"You wish then to be confirmed?" said the pastor, looking Johanson directly in the eye.

"I wish to receive the instruction, and it will be your duty to judge of my fitness afterwards," was the reply.

"Perhaps I could find time to teach you privately, though it is a busy season, with all the certificates of removal and that kind of thing," said the pastor doubtfully.
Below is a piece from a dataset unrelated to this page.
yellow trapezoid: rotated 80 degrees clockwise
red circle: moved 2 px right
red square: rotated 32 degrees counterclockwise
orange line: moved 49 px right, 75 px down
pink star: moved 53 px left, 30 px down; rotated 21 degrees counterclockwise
"I would rather be taught as you teach these young people," said Johanson. "Please try to forget that I am not a boy."

That was a hard duty to impose on the pastor, who looked into the browned face and the troubled dark eyes. He did not promise, but simply said, "The class, as you heard, will meet in the dining-room at the parsonage on Wednesday afternoon. I hope the instructions may be blessed to you," and they parted.

Wednesday came. The available chairs in the pastor's simple home had been ranged in long rows on each side of the dining-room.

"May I sit here, dear, with my work?" said the pastor's wife, coming in with a basket of stockings in one hand, her needle and yarn for darning in the other.

She did not expect to be refused, nor was she, though a little girl of five years old, her only child, held pertinaciously on to her dress. "I may come too, papa; I am sure I may," said a sweet, cheery voice, and only a pleasant smile was the reply. The mother sat down in one of the chairs still at the table, and the little girl took joyously a place at her side.

"I always like to hear your confirmation instructions, for many reasons," said the wife. "I seem to take a fresh start in the right direction with the children."

The pastor seated himself at the head of the table, with his books before him, laying near them the list of the names of the class.